» **EXERCISE DETAILS**: Exact reproduction required: the lines below from the line with "(dashed_line_dash_ratio 12.000000)" to the line with "(plotvalue false)", both ends included, and no others.

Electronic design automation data
────────────────────────────────────────

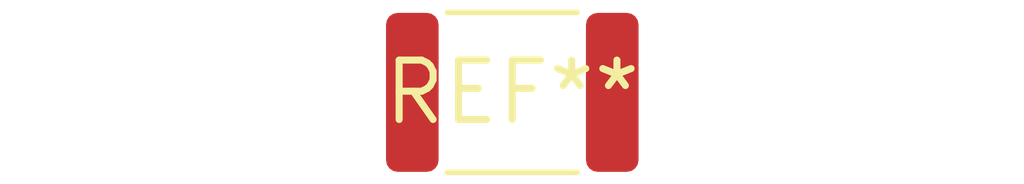
<source format=kicad_pcb>
(kicad_pcb (version 20240108) (generator pcbnew)

  (general
    (thickness 1.6)
  )

  (paper "A4")
  (layers
    (0 "F.Cu" signal)
    (31 "B.Cu" signal)
    (32 "B.Adhes" user "B.Adhesive")
    (33 "F.Adhes" user "F.Adhesive")
    (34 "B.Paste" user)
    (35 "F.Paste" user)
    (36 "B.SilkS" user "B.Silkscreen")
    (37 "F.SilkS" user "F.Silkscreen")
    (38 "B.Mask" user)
    (39 "F.Mask" user)
    (40 "Dwgs.User" user "User.Drawings")
    (41 "Cmts.User" user "User.Comments")
    (42 "Eco1.User" user "User.Eco1")
    (43 "Eco2.User" user "User.Eco2")
    (44 "Edge.Cuts" user)
    (45 "Margin" user)
    (46 "B.CrtYd" user "B.Courtyard")
    (47 "F.CrtYd" user "F.Courtyard")
    (48 "B.Fab" user)
    (49 "F.Fab" user)
    (50 "User.1" user)
    (51 "User.2" user)
    (52 "User.3" user)
    (53 "User.4" user)
    (54 "User.5" user)
    (55 "User.6" user)
    (56 "User.7" user)
    (57 "User.8" user)
    (58 "User.9" user)
  )

  (setup
    (pad_to_mask_clearance 0)
    (pcbplotparams
      (layerselection 0x00010fc_ffffffff)
      (plot_on_all_layers_selection 0x0000000_00000000)
      (disableapertmacros false)
      (usegerberextensions false)
      (usegerberattributes false)
      (usegerberadvancedattributes false)
      (creategerberjobfile false)
      (dashed_line_dash_ratio 12.000000)
      (dashed_line_gap_ratio 3.000000)
      (svgprecision 4)
      (plotframeref false)
      (viasonmask false)
      (mode 1)
      (useauxorigin false)
      (hpglpennumber 1)
      (hpglpenspeed 20)
      (hpglpendiameter 15.000000)
      (dxfpolygonmode false)
      (dxfimperialunits false)
      (dxfusepcbnewfont false)
      (psnegative false)
      (psa4output false)
      (plotreference false)
      (plotvalue false)
      (plotinvisibletext false)
      (sketchpadsonfab false)
      (subtractmaskfromsilk false)
      (outputformat 1)
      (mirror false)
      (drillshape 1)
      (scaleselection 1)
      (outputdirectory "")
    )
  )

  (net 0 "")

  (footprint "Fuse_1812_4532Metric" (layer "F.Cu") (at 0 0))

)

</source>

────────────────────────────────────────

» **SOLUTION TO THIS TASK**:
      (dashed_line_dash_ratio 12.000000)
      (dashed_line_gap_ratio 3.000000)
      (svgprecision 4)
      (plotframeref false)
      (viasonmask false)
      (mode 1)
      (useauxorigin false)
      (hpglpennumber 1)
      (hpglpenspeed 20)
      (hpglpendiameter 15.000000)
      (dxfpolygonmode false)
      (dxfimperialunits false)
      (dxfusepcbnewfont false)
      (psnegative false)
      (psa4output false)
      (plotreference false)
      (plotvalue false)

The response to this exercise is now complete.